Efforts to translocate Florida scrub-jays are still in their early stages and have been successful in only two regions of the state. During the past few years, I have participated in experimental translocations of isolated scrub-jay family groups to recently restored public lands which have populations below their potential carrying capacity. An ongoing partnership of staff from FWRI, the Brevard Zoo, and FWC’s Division of Habitat and Species Conservation conducts these targeted scrub-jay translocations in Brevard County and Volusia County.

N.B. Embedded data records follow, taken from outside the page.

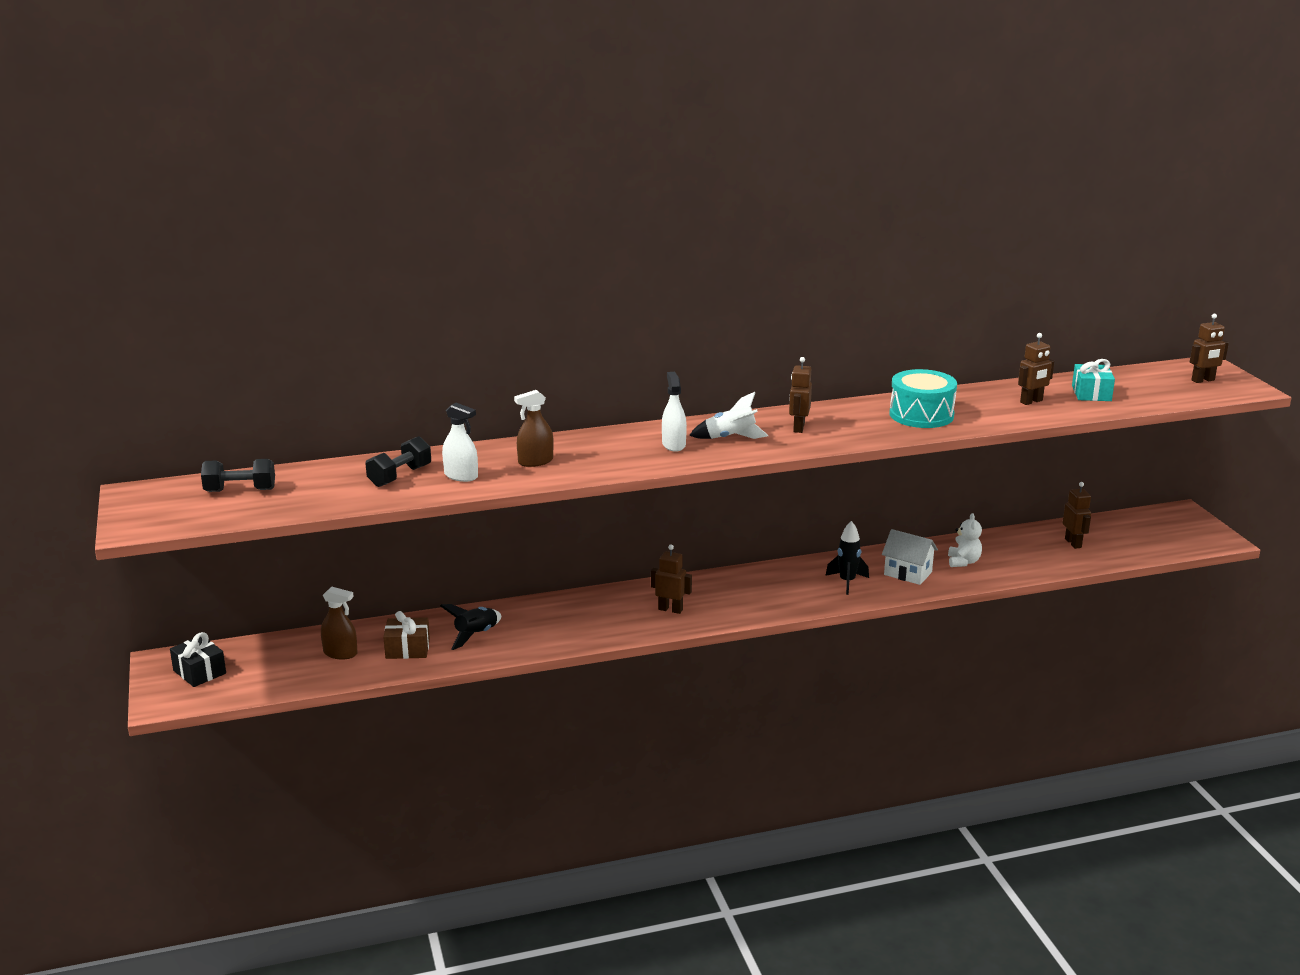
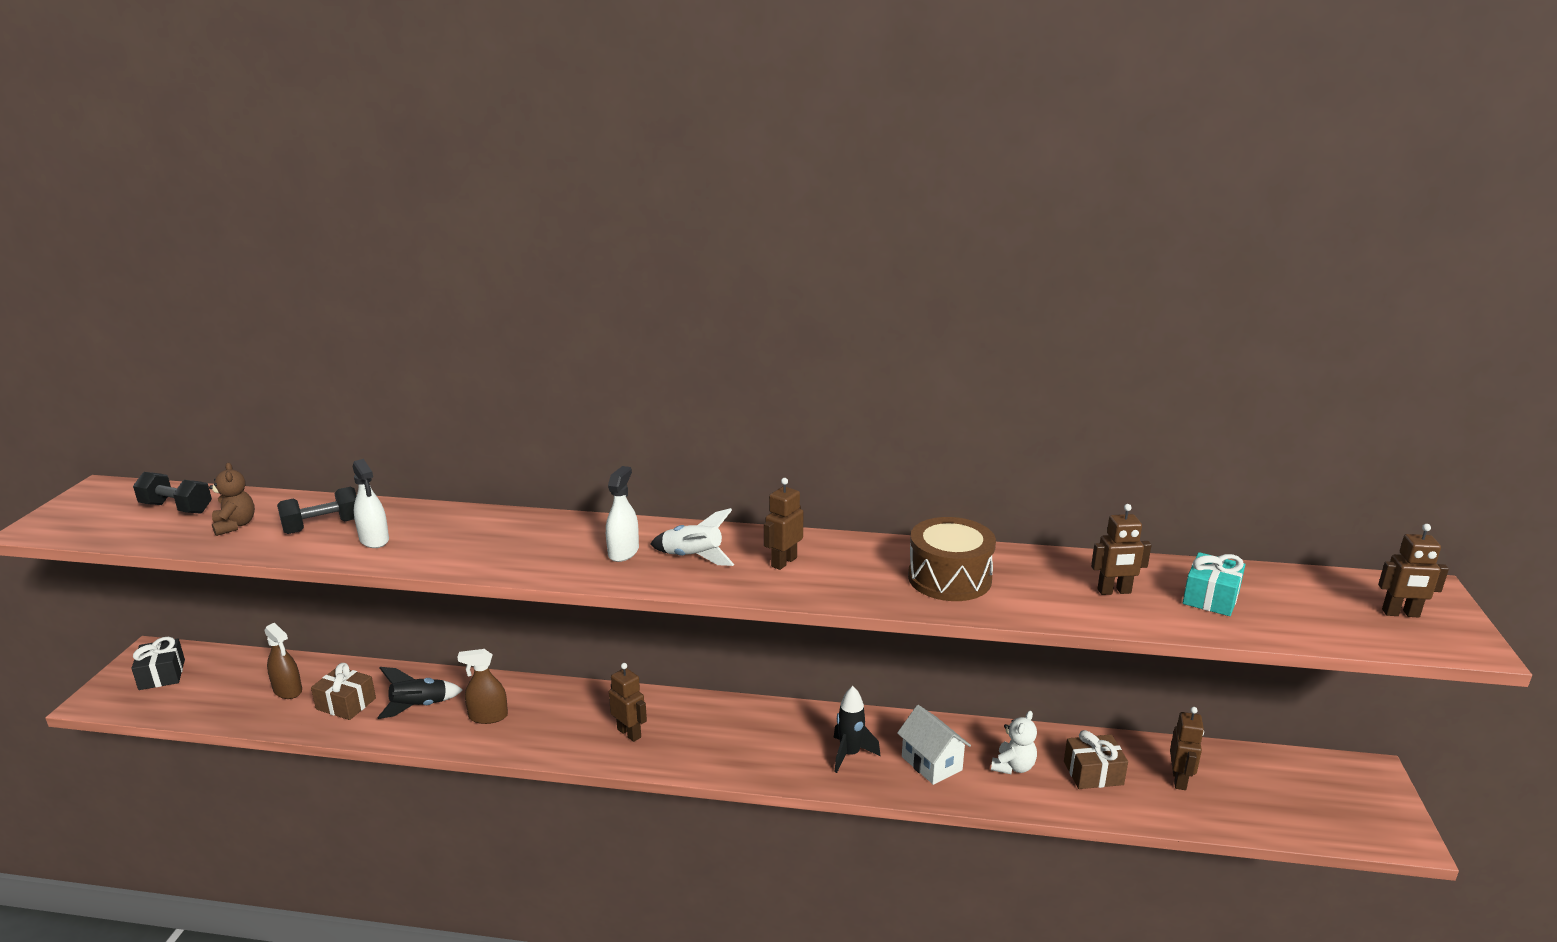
camera: 25 degrees right, 0 degrees up
brown spray bottle [514,390,554,467] -> brown spray bottle moved to [457,649,508,724]
turquoise drum [890,369,957,428] -> brown drum [908,517,996,601]
none -> brown teddy bear [209,462,255,536]
none -> brown gift [1064,730,1128,789]

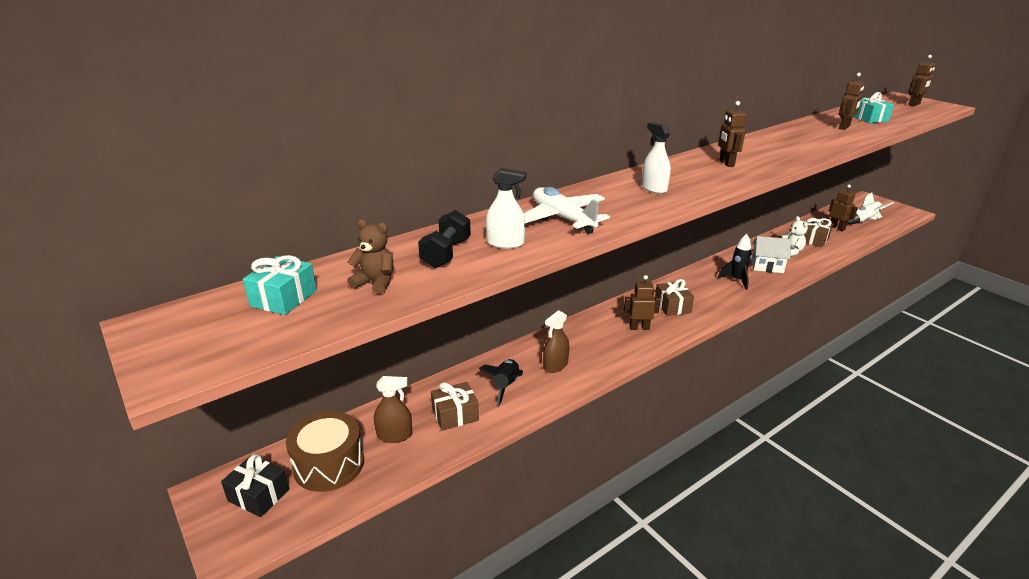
camera: 45 degrees left, 5 degrees up
black dumbbell [133,472,212,513] -> turquoise gift [243,255,317,315]
white rocket [650,508,734,566] -> white rocket moved to [847,193,894,224]
brown drum [908,517,996,601] -> brown drum moved to [286,411,364,492]
none -> white plane [524,187,610,234]
none -> brown gift [655,279,694,316]

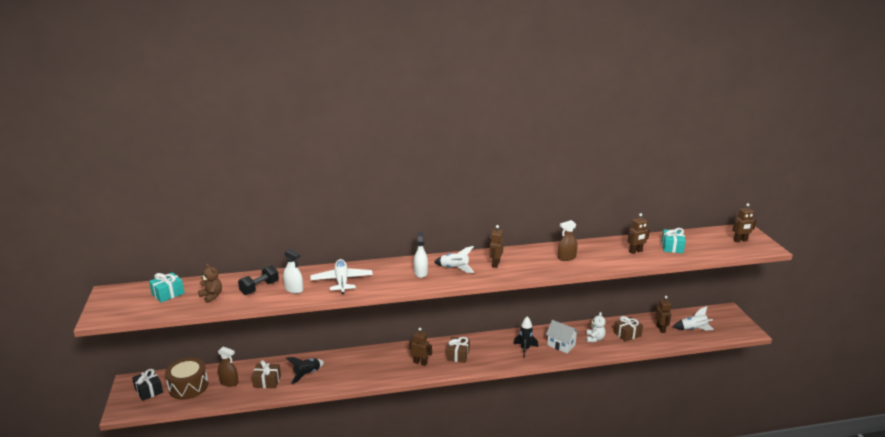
camera: 25 degrees right, 5 degrees down
brown spray bottle [543,310,569,373] -> brown spray bottle moved to [558,220,578,261]
none -> white rocket [434,246,475,273]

In January, we trapped and banded a family of Florida scrub-jays in a heavily developed urban area in Brevard County and moved them to nearby Buck Lake Wildlife Management Area. Birds were captured from a utility right-of-way behind a car wash. Not only was this one of the coldest days I have ever banded birds but it was also my first ever experience bird banding in the parking lot of a car wash! A family of four individuals was moved to a hacking cage at Buck Lake and then released 24 hours later. A resident scrub-jay immediately joined the group and they began to set up a territory in the immediate area around the hacking cage. Continued monitoring efforts will be vital in determining the effectiveness of these efforts.

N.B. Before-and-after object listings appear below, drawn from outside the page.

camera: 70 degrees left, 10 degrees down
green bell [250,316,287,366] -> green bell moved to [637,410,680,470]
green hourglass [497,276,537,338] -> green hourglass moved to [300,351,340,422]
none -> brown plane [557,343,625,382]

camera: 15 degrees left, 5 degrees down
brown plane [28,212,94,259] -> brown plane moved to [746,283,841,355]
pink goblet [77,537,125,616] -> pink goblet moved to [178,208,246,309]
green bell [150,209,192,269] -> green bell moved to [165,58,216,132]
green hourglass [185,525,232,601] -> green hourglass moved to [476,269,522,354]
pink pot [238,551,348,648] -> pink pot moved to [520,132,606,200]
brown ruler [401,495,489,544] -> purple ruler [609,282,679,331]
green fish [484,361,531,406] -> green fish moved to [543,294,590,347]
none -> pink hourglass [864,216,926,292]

Obtaining estimates of density or abundance for large carnivores that are rare, elusive, and inhabit remote wildlands has been a long standing challenge for scientists. The FWC Panther Research Team, along with collaborators at the National Park Service and Conservancy of Southwest Florida, initiated a study in 2014 to estimate the density of Florida panthers in a 162 km2 section of the Big Cypress National Preserve north of I-75 (Alligator Alley). Fifty passive infrared motion detecting cameras were deployed within a standardized grid across the study area from April to September 2014 to capture photographs of both marked (radiocollared) and unmarked panthers. Cameras collected five photos in rapid succession when triggered by motion. During the study period, 88,534 photos of wildlife were recorded. The majority of photos were white-tailed deer and Osceola wild turkey. Other species documented included river otters, feral hogs, Florida black bears, bobcats, coyotes, alligators, several species of birds, insects, herps, and panthers. Individual panthers are not reliably identifiable by their fur, unlike spotted or striped felids, hence our reliance on having a portion of the population marked. In order to estimate density, photographs of marked and unmarked panthers will be analyzed within a spatial mark-resight (SMR) model that is based upon the framework of traditional mark-recapture analyses. The SMR model utilizes the spatial component of marked panther encounter histories at known locations (camera sites) across the study area, counts of unmarked panthers at camera sites, and radio telemetry data from marked panthers using the study area, to derive a density estimate. Results should help direct future research projects that utilize this study design to derive population densities across multiple study areas in order to obtain a range-wide population estimate for panthers with acceptable levels of precision. Such estimates play a critical role in determining progress towards achieving recovery criteria established for the endangered Florida panther.